Kenakalan remaja sendiri dikarenakan dari berbagai faktor yang beragam dan saling mempengaruhi, seperti keluarga yang tidak harmonis. Aspek tersebut memiliki kedudukan yang sangat dominan dalam usaha penanaman nilai-nilai dan bimbingan anak. Ketidak harmonisan keluarga akan menyebabkan suatu pengaruh yang negatif pada anak yang sedang mengalami pertumbuhan fisik dan mental, bahkan anak akan kehilangan tempat untuk berpijak. Tidak adanya komunikasi yang sehat atau tertutup dalam keluarga yang dapat menyipangkan norma-norma sosial yang hidup dalam masyarakat.
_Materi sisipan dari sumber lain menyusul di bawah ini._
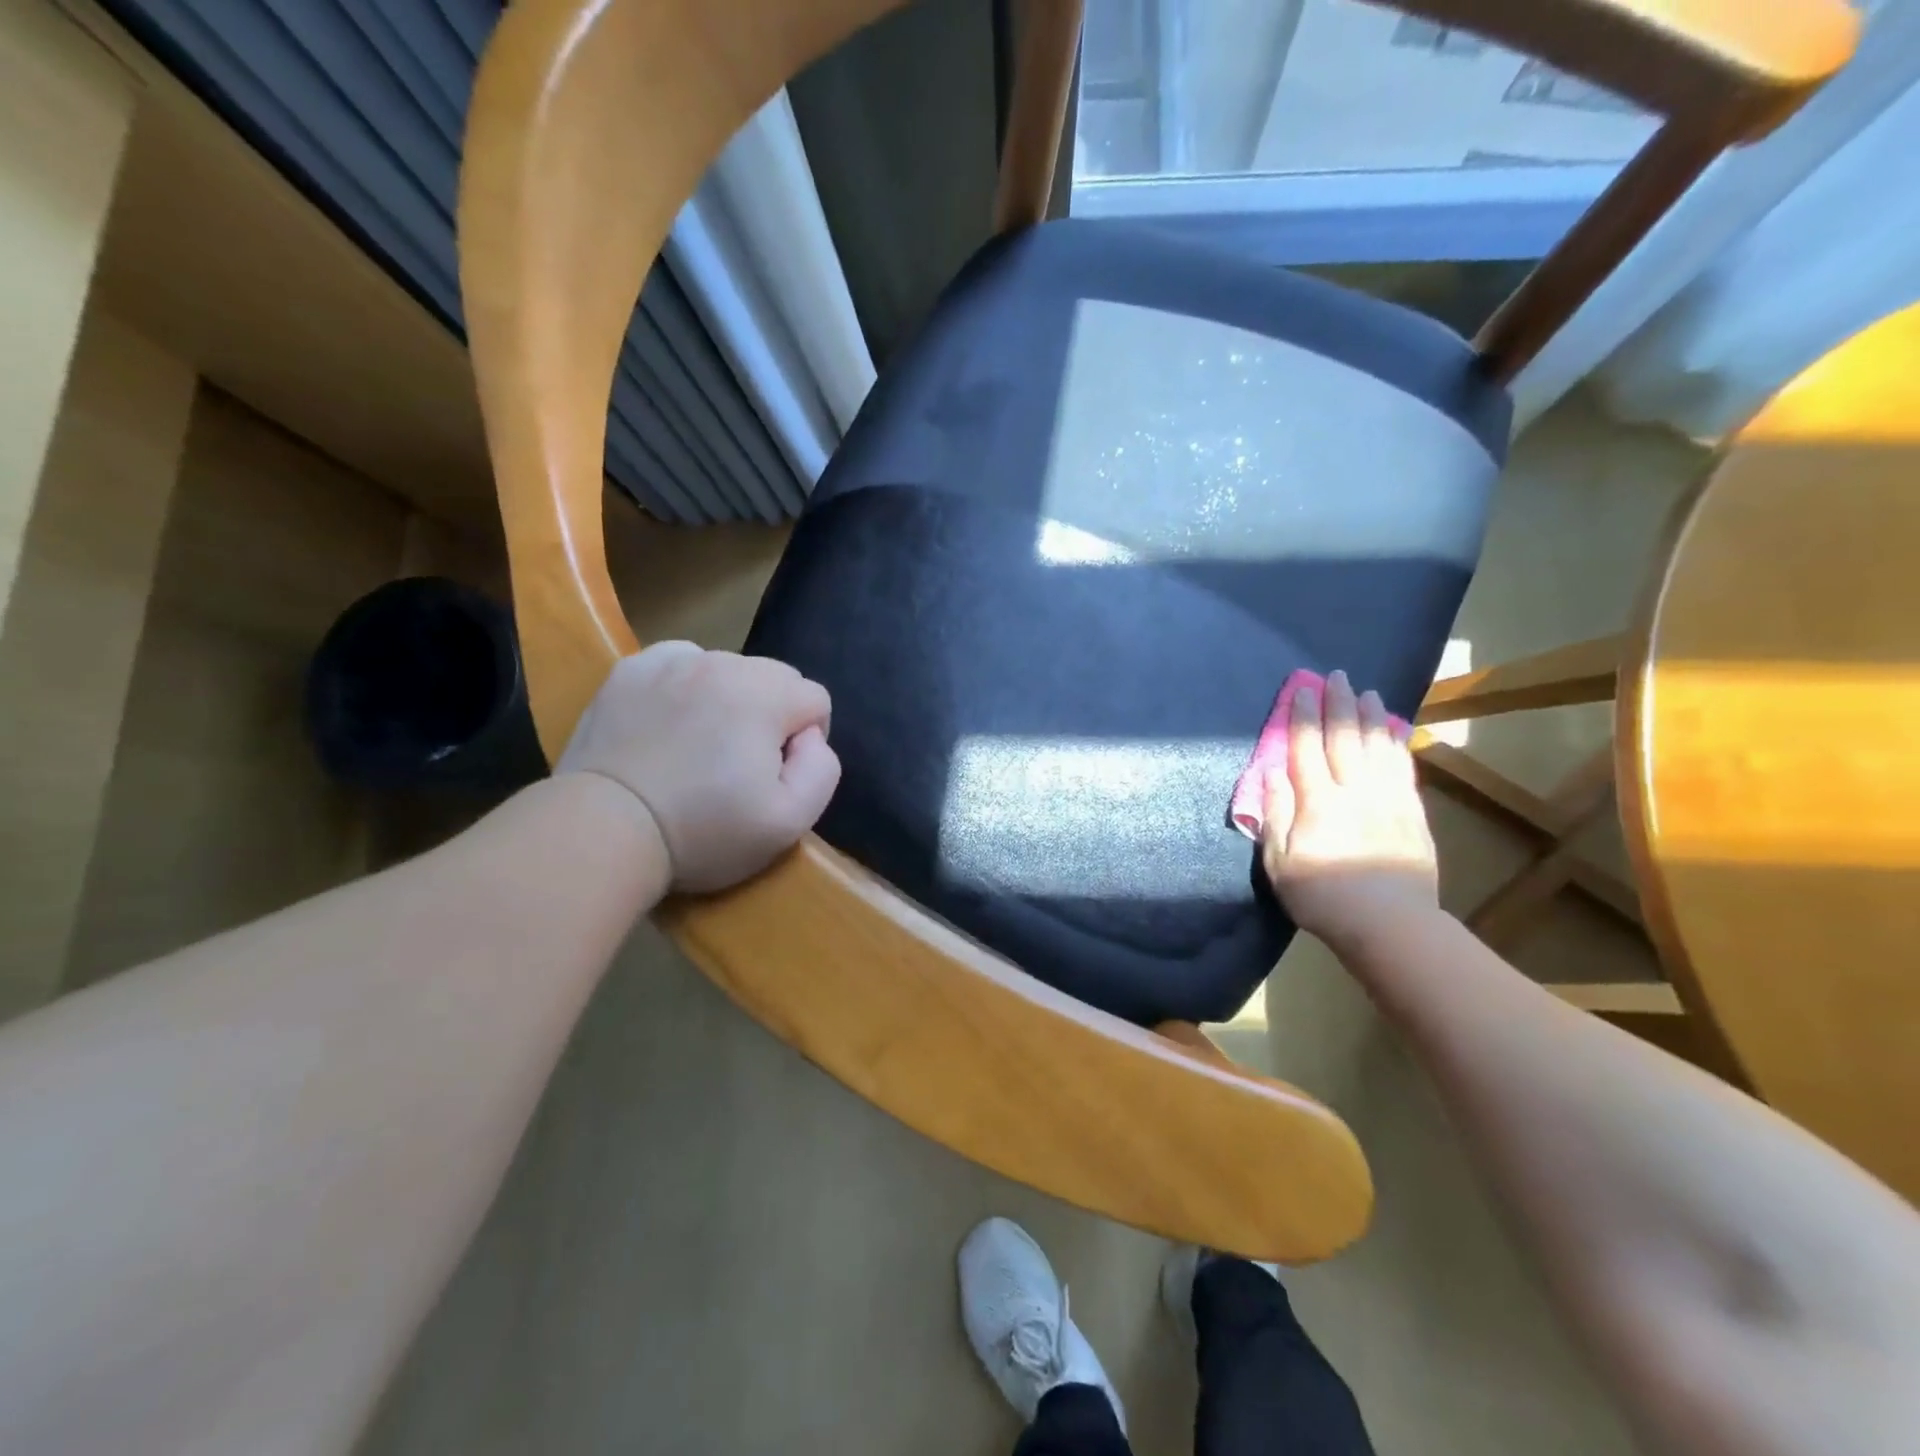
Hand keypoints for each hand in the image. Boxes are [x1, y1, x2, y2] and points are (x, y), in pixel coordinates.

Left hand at [558, 642, 840, 892]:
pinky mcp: (629, 670)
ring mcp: (671, 661)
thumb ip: (822, 768)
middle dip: (771, 715)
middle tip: (740, 764)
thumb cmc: (704, 831)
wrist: (604, 829)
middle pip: (774, 678)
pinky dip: (686, 686)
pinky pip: (680, 664)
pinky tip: (671, 723)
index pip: (815, 699)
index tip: (776, 777)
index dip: (807, 741)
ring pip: (728, 669)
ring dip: (730, 699)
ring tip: (702, 746)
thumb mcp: (790, 821)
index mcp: (765, 693)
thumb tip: (809, 737)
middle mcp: (722, 663)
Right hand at [1260, 669, 1438, 947]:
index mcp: (1317, 800)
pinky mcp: (1412, 815)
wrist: (1390, 925)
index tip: (1301, 688)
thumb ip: (1275, 813)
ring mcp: (1388, 800)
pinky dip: (1398, 746)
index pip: (1305, 747)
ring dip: (1371, 716)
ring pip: (1378, 747)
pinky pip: (1403, 770)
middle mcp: (1354, 790)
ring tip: (1367, 692)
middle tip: (1337, 675)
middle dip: (1338, 704)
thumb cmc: (1322, 896)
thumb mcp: (1279, 861)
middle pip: (1344, 737)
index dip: (1302, 715)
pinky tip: (1395, 732)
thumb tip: (1270, 773)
Faktor model pendidikan di sekolah merupakan lembaga sosialisasi kedua setelah keluarga. Persoalan akan segera muncul manakala di lingkungan sekolah tidak terlaksana suasana yang dialogis atau proses komunikasi yang sehat antara pendidik dan peserta didik. Pengaruh negatifnya akan lebih besar lagi, jika hubungan antara pendidik dan peserta didik seperti hubungan penguasa dan barangyang di kuasai. Suasana yang demikian menjadikan peserta didik tertekan, tidak merasakan senang dikelas atau disekolah, sehingga mengganggu dalam perkembangan mental anak.
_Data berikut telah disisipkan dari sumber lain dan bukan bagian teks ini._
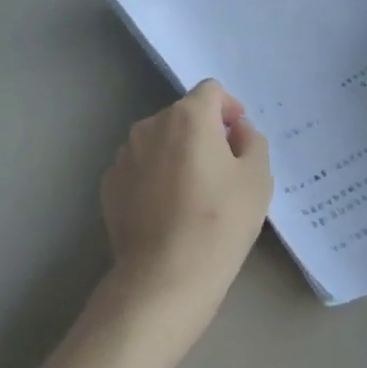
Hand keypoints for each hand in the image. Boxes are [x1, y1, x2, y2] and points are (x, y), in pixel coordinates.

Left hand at [98, 80, 272, 349]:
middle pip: (183, 115)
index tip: (238, 135)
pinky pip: (139, 168)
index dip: (229, 107)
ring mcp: (124, 155)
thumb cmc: (220, 222)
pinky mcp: (109, 184)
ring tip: (192, 193)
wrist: (164, 276)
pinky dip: (154, 176)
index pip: (211, 91)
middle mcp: (150, 126)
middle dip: (203, 132)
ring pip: (158, 141)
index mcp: (188, 116)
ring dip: (176, 153)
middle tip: (222, 169)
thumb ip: (252, 141)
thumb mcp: (257, 178)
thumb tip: (236, 130)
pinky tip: (167, 210)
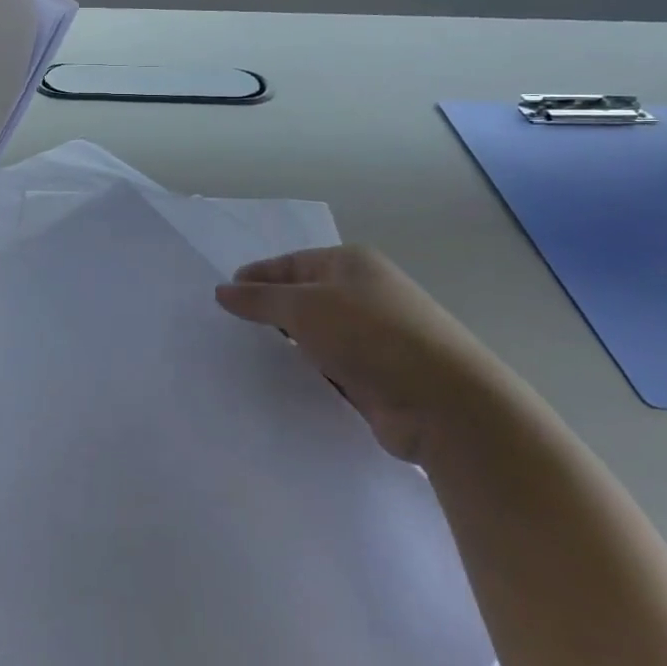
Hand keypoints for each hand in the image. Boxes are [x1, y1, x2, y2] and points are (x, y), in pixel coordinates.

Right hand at [215, 245, 511, 462]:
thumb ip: (259, 300)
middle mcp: (365, 293)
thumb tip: (222, 290)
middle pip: (304, 298)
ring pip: (318, 335)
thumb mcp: (304, 308)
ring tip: (249, 358)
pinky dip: (311, 373)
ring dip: (291, 346)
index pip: (291, 263)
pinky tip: (286, 384)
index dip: (256, 277)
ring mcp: (376, 335)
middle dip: (270, 313)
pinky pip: (333, 367)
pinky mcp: (380, 375)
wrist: (444, 402)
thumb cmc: (369, 335)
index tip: (223, 296)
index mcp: (351, 263)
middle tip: (231, 329)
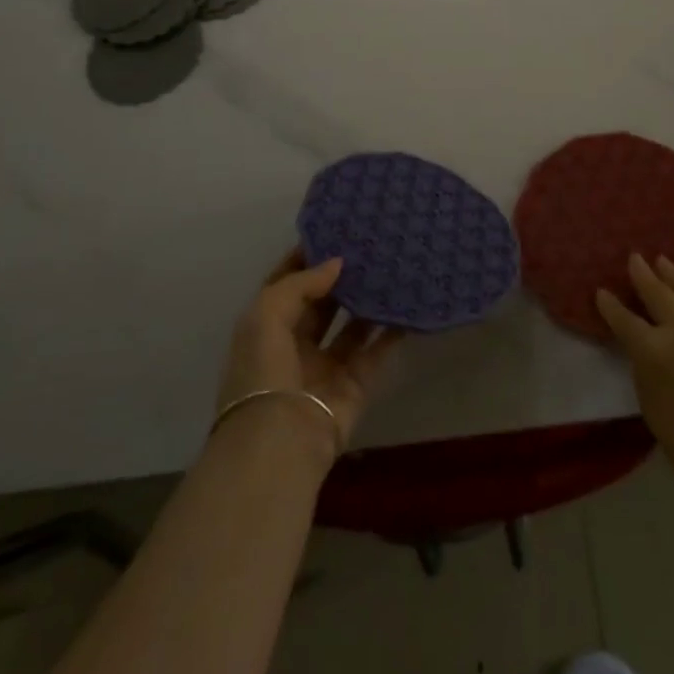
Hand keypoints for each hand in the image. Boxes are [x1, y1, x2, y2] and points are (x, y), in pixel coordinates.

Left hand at [217, 250, 400, 462]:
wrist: (281, 442)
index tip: (335, 230)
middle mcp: (294, 345)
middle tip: (371, 245)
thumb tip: (337, 263)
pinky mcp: (354, 385)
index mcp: (265, 328)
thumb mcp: (266, 315)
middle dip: (341, 277)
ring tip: (393, 267)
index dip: (306, 258)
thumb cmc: (264, 372)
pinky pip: (376, 351)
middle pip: (322, 303)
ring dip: (368, 300)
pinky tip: (409, 304)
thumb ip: (301, 283)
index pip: (286, 284)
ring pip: (351, 325)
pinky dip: (392, 331)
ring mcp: (325, 367)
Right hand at [597, 254, 673, 506]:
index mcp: (655, 350)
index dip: (610, 306)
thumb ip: (645, 366)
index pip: (624, 319)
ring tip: (665, 263)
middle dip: (643, 274)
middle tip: (635, 259)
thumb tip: (645, 344)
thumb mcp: (652, 405)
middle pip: (659, 292)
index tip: (602, 292)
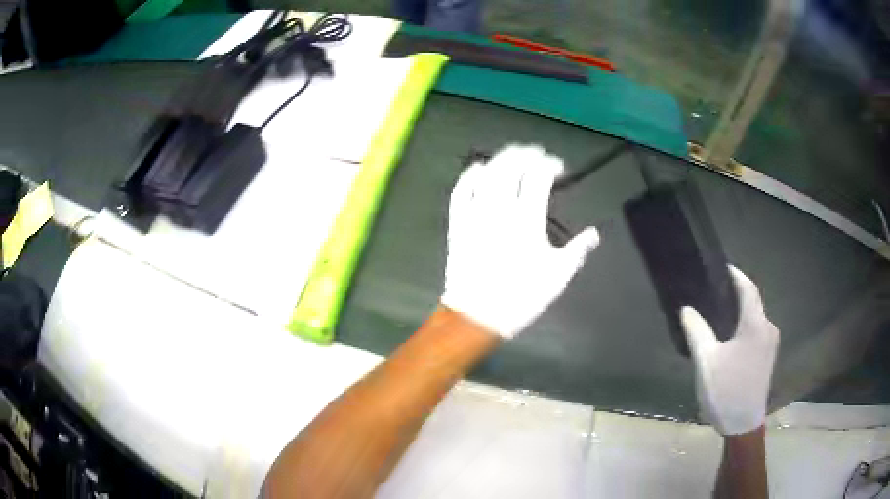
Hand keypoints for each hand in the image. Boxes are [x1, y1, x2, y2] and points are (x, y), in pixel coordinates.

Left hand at [441, 144, 599, 338]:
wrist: (478, 315)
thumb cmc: (521, 296)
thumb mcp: (558, 275)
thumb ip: (578, 250)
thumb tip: (594, 234)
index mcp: (528, 218)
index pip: (539, 176)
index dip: (550, 165)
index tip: (558, 168)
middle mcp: (500, 208)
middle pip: (511, 166)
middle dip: (526, 154)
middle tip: (537, 154)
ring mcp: (475, 213)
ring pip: (486, 173)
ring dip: (501, 159)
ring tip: (513, 155)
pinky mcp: (458, 222)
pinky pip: (460, 190)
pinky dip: (469, 175)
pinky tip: (478, 169)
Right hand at [681, 266, 779, 434]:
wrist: (742, 425)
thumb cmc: (725, 391)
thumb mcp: (706, 362)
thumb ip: (697, 331)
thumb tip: (686, 309)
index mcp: (755, 325)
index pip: (748, 289)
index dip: (736, 275)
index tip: (721, 267)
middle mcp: (768, 328)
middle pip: (753, 301)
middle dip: (737, 292)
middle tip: (715, 290)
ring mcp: (771, 343)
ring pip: (755, 316)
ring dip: (741, 309)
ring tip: (720, 310)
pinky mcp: (768, 356)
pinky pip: (757, 329)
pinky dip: (745, 324)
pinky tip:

Pengaruh kebudayaan asing. Kemajuan ilmu pengetahuan dan teknologi yang begitu pesat di zaman now, seperti yang dicapai informasi dan teknologi dan situasi global yang sedang dihadapi setiap bangsa dalam segala aspek kehidupannya, sangat kuat dalam pengaruh perkembangan mental anak. Seperti Gadget, Film, dan budaya asing yang dimasyarakatkan dengan berbagai media yang lebih dimaksudkan sebagai wahana hiburan, dan juga buku bacaan dengan mudah dapat diperoleh anak, seringkali tidak sesuai dengan budaya setempat.
Sebagai akibatnya, secara tidak langsung ikut membentuk karakter anak menjadi cenderung pada bentuk menurut ukuran budayanya sendiri. Akhirnya anak berperilaku menyimpang dari norma-norma yang berlaku dimasyarakat dan norma sitem keyakinan yang dianutnya. Â Hal tersebut sangat dominan dalam menyumbangkan pengaruh kontradiktif dengan keharusan perkembangan mental anak, sehingga dengan mudah terdorong cenderung pada perilaku yang menyimpang. Asumsi ini termasuk pada wilayah media sosial massa yang secara tidak mudah di gugat keterlibatannya.
Untuk itu suatu solusi yang mungkin ditempuh adalah dengan menerapkan model pendidikan yang integral baik di sekolah maupun diluar sekolah dan adanya keterpaduan antara sekolah dengan keluarga secara solid dalam usaha untuk membentengi peserta didik dari perilaku yang menyimpang melalui pendekatan kultural yang agami. Dengan adanya tindakan yang nyata, diharapkan anak memiliki jiwa Berilmu  Amaly, Beramal 'Ilmy, Berbudi Pekerti, Terampil dan Prestasi.